EU Wants To Ban SUVs From City Centres

Wed 5th Feb 2020

A major European think tank that advises the European Commission has published a report which points the finger at SUVs as being more dangerous than other passenger cars.

The European Transport Safety Council (ETSC) suggests that local authorities should consider banning SUVs as their research shows that a collision with an SUV has a higher instance of severe injury or death for pedestrians. 

The ETSC points out that there were 51,300 pedestrians and 19,450 cyclists killed on European Union roads between 2010 and 2018, but that fatal accidents involving cyclists were declining eight times slower than fatalities from those within vehicles. The research may suggest that while occupants of bigger vehicles may be safer, those on the outside are not.

 “Research shows that the risk of severe injury or death for a pedestrian is higher in collisions with Sport Utility Vehicles (SUVs) and vans compared to passenger cars,” says the ETSC report.

Three design factors influence more severe collisions: SUVs and vans are stiffer, they have higher bumpers and are heavier.”

Many cities already ban certain types of vehicles entering central locations and in London, Transport for London insists that for any vehicle weighing more than 12 tonnes, minimum visibility standards from the cab must be met. It’s that nod to the fact that larger vehicles are more dangerous which has sparked the debate on SUVs in cities.

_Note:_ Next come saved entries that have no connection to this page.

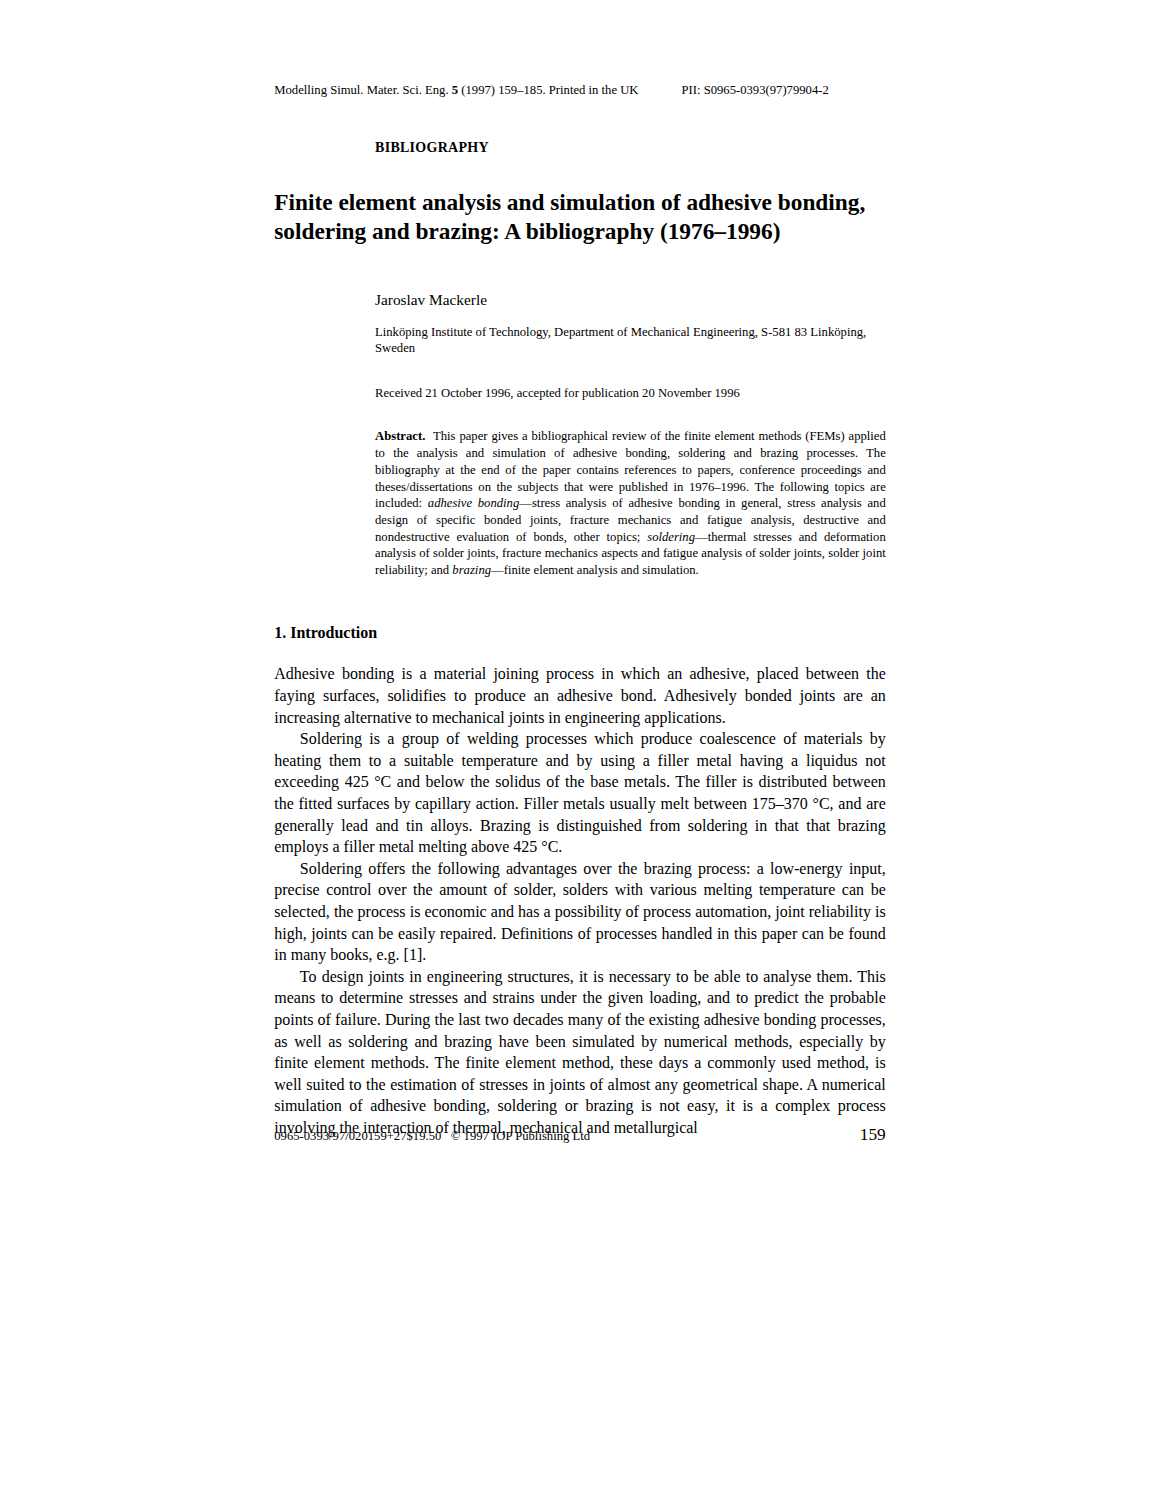Modelling Simul. Mater. Sci. Eng. 5 (1997) 159–185. Printed in the UK PII: S0965-0393(97)79904-2
BIBLIOGRAPHY
Finite element analysis and simulation of adhesive bonding, soldering and brazing: A bibliography (1976–1996)
Jaroslav Mackerle
Linköping Institute of Technology, Department of Mechanical Engineering, S-581 83 Linköping, Sweden
Received 21 October 1996, accepted for publication 20 November 1996
Abstract. This paper gives a bibliographical review of the finite element methods (FEMs) applied to the analysis and simulation of adhesive bonding, soldering and brazing processes. The bibliography at the end of the paper contains references to papers, conference proceedings and theses/dissertations on the subjects that were published in 1976–1996. The following topics are included: adhesive bonding—stress analysis of adhesive bonding in general, stress analysis and design of specific bonded joints, fracture mechanics and fatigue analysis, destructive and nondestructive evaluation of bonds, other topics; soldering—thermal stresses and deformation analysis of solder joints, fracture mechanics aspects and fatigue analysis of solder joints, solder joint reliability; and brazing—finite element analysis and simulation.
1. Introduction
Adhesive bonding is a material joining process in which an adhesive, placed between the faying surfaces, solidifies to produce an adhesive bond. Adhesively bonded joints are an increasing alternative to mechanical joints in engineering applications.
Soldering is a group of welding processes which produce coalescence of materials by heating them to a suitable temperature and by using a filler metal having a liquidus not exceeding 425 °C and below the solidus of the base metals. The filler is distributed between the fitted surfaces by capillary action. Filler metals usually melt between 175–370 °C, and are generally lead and tin alloys. Brazing is distinguished from soldering in that that brazing employs a filler metal melting above 425 °C.
Soldering offers the following advantages over the brazing process: a low-energy input, precise control over the amount of solder, solders with various melting temperature can be selected, the process is economic and has a possibility of process automation, joint reliability is high, joints can be easily repaired. Definitions of processes handled in this paper can be found in many books, e.g. [1].
To design joints in engineering structures, it is necessary to be able to analyse them. This means to determine stresses and strains under the given loading, and to predict the probable points of failure. During the last two decades many of the existing adhesive bonding processes, as well as soldering and brazing have been simulated by numerical methods, especially by finite element methods. The finite element method, these days a commonly used method, is well suited to the estimation of stresses in joints of almost any geometrical shape. A numerical simulation of adhesive bonding, soldering or brazing is not easy, it is a complex process involving the interaction of thermal, mechanical and metallurgical
0965-0393/97/020159+27$19.50 © 1997 IOP Publishing Ltd 159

Graziella Jost, the ETSC’s projects director said: “The EU is facing a multitude of challenges: the climate emergency; road deaths and serious injuries; air pollution and obesity.  Policies that improve the safety of cycling and walking can also make a major contribution to tackling all these challenges. Some EU countries, the Netherlands and Denmark in particular, are showing the way forward.  If they can do it, so can the rest of the EU."